On the 23rd of October I presented to the IAB Europe Social Media Research Showcase, sharing insights from Wave 1 of the Global Web Index. The presentation focused on Social Media involvement across Europe, motivations to get online, the impact of social media and the evolution needed from companies and brands. The presentation can be found below, and for subscribers in the client portal (where you can download it and reuse the slides).

https://www.slideshare.net/globalwebindex/iab-social-media-research-october-22nd-2010

The first big trend is that the passive impact of social media is bigger than the active one. By passive we mean the exposure and aggregation of opinions, reviews, ratings and recommendations to impact every web user, regardless of their personal social media involvement. In the short term this is through search; already in 2009, 85% have “searched last month” for information about specific products and 49% for “product recommendations”. Increasingly these searches are dominated by consumer generated reviews or recommendations. Just try searching for a brand or specific product and you can see this impact. As the volume of consumer content continues to outpace professional, this trend will only increase.

Ultimately this means that consumers will increasingly define the first perception of a brand.
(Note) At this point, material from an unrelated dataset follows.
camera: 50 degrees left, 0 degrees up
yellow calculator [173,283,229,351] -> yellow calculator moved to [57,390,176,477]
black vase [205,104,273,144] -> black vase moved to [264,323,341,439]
In the future this will be dictated by social data being overlaid onto mobile devices through Social Augmented Reality, meaning every consumer getting geo relevant recommendations from their immediate network, distant network and people like them. Social will impact every decision we make.

The next big trends is that we increasingly consume content and information based on the consumer network of recommendation and consumer meta data rather than a professionally dictated decision. A consumer recommendation was the top ranked factor for consumers choosing music or videos. For news it was narrowly behind ‘professional’, ‘from a site I know’ and unsurprisingly along way behind ‘it’s recent’.

The future of content will not necessarily be ‘consumer’ created or ‘professionally’ created; it will however be dictated and controlled by the social environment. Take for example your current television service; the likelihood is that you access it via an Electronic Programme Guide. In ten years this EPG will have recommendations from consumers, top viewed programmes and programming tagged with key words. Viewing will be unpredictable and consumer driven. This will also happen with e-readers in the next 10-20 years, meaning that the “social” will eventually impact all aspects of media.

The last big trend we explored was how our digital networks are much now bigger than our face to face ones, for example in the US, the average face to face network is 21.4 and a Social Network one is 49.3. This changes the nature of our social groups and influences to include people we would have lost touch with, distant friends and people complete unknown to us in real life. This is a first in human history and has a significant impact by familiarising us with strangers and broad networks. This is important as we begin to build trust with other consumers and make big decisions based on what they say and we place less emphasis on what the traditional pillars of society say.